Mother Jones released another video of Mitt Romney, this one from his Bain Capital days, circa 1985.
Here's an interesting excerpt (emphasis mine):
Bain Capital is an investment partnership which was formed to invest in startup companies and ongoing companies, then to take an active hand in managing them and hopefully, five to eight years later, to harvest them at a significant profit.There are two aspects of the new video that I think are noteworthy:
- Romney asserts that it takes "five to eight years" to manage a company (either a startup, ongoing venture, or a turnaround) to the point where Bain could "harvest" it at a significant profit. Five to eight years. As David Corn points out: "Romney mentioned that it would routinely take up to eight years to turn around a firm—though he now slams the president for failing to revive the entire US economy in half that time." Enough said.
- The Romney excerpt above is essentially a mission statement for private equity firms. This is what they do. In fact, I don't fault Romney for making that comment. It is the job of private equity firms to make (often outsized) returns for their investors. Romney clearly had a very good grasp of that fact.
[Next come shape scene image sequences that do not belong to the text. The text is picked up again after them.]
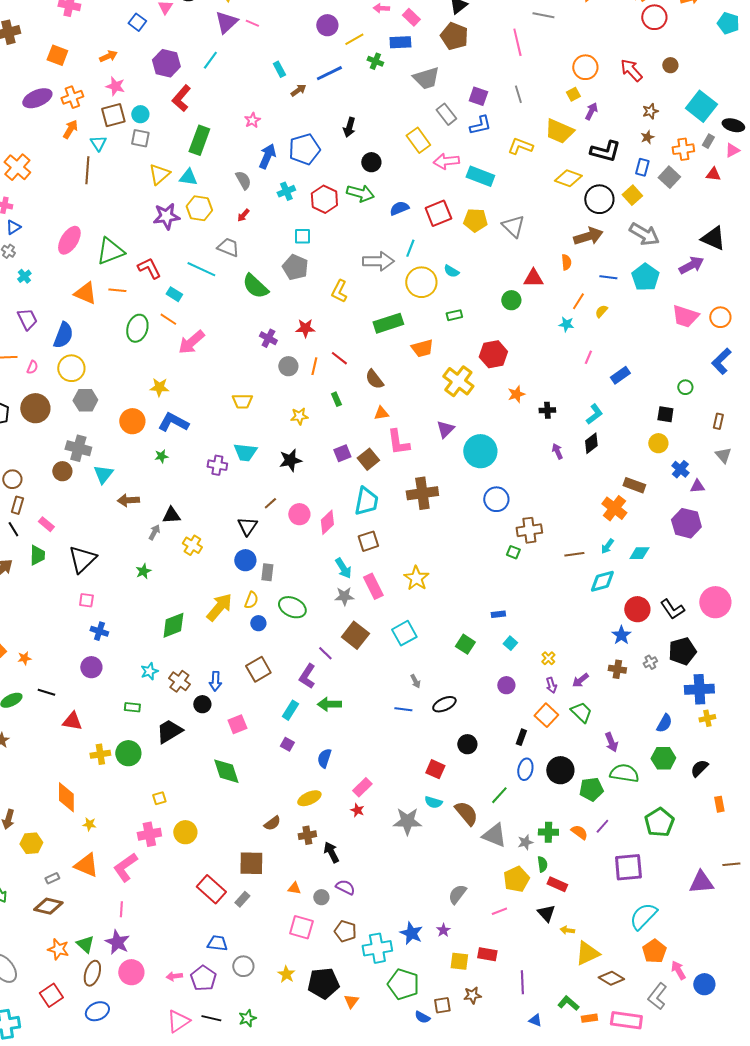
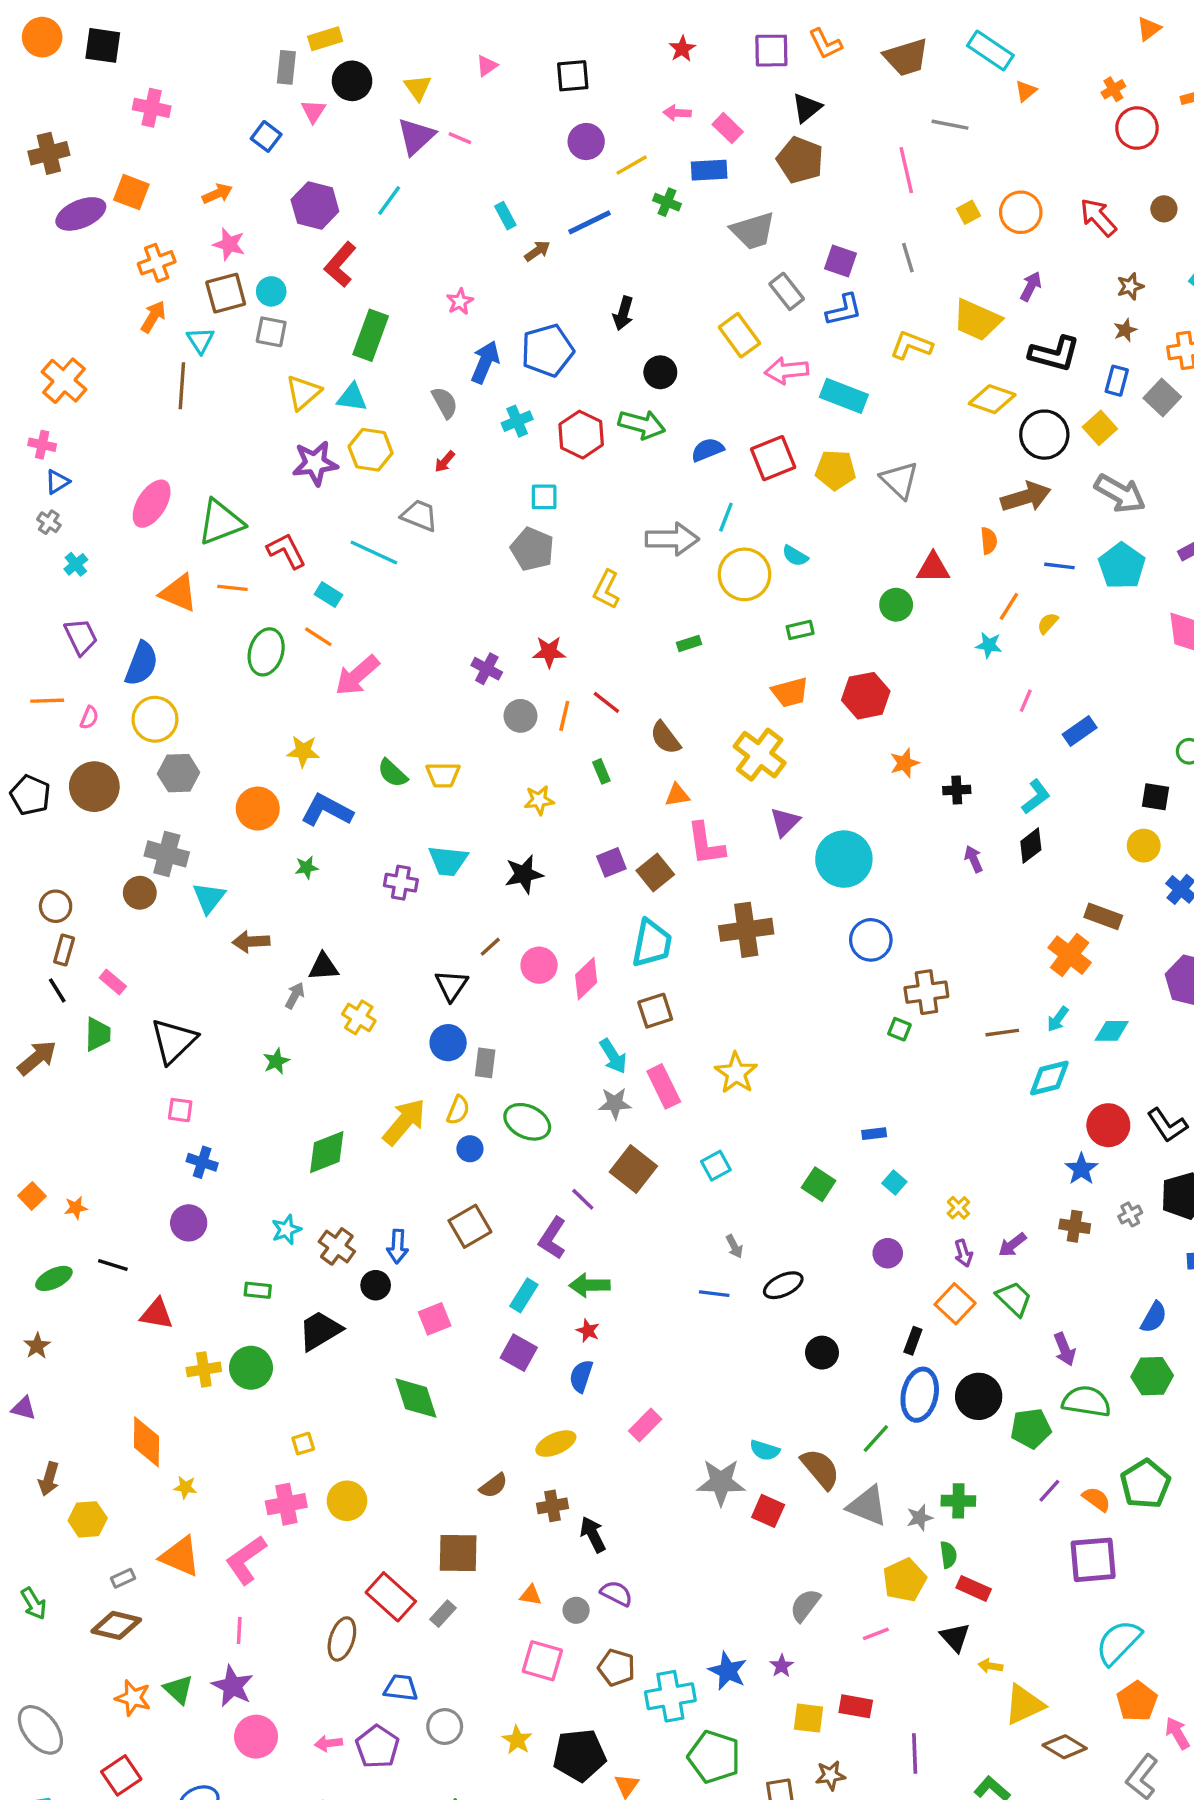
yellow square: (573, 94) -> (969, 212), moved
purple ellipse: (37, 98) -> (81, 214), moved
green semicircle: (255, 286) -> (392, 773), moved, size x0.7
green rectangle: (388, 323) -> (689, 643), size x0.5
orange trapezoid: (422, 348) -> (790, 692), moved
yellow cross: (458, 381) -> (760, 755), moved
cyan square: (404, 633) -> (716, 1166), size x0.7
purple square: (287, 744) -> (519, 1353), size x1.5
red square: (435, 769) -> (768, 1511), moved
blue ellipse: (525, 769) -> (920, 1395), size x1.4
red star: (357, 810) -> (588, 1331), moved
orange semicircle: (579, 832) -> (1097, 1499), moved
brown ellipse: (92, 973) -> (342, 1639), moved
What neither Romney nor any other private equity player will likely ever name as an objective is "job creation." It is, simply, not on their radar. And to the extent it happens (see: Staples), it's always secondary and incidental to the primary objective of doing what it takes to achieve the highest possible return on investment (ROI, otherwise known as "harvest"). Hence, for Romney to tout his private sector experience at Bain as somehow translating into an ability to create jobs is just so much gibberish. It probably more often the case that private equity improves its ROI by cutting jobs, not creating/adding them.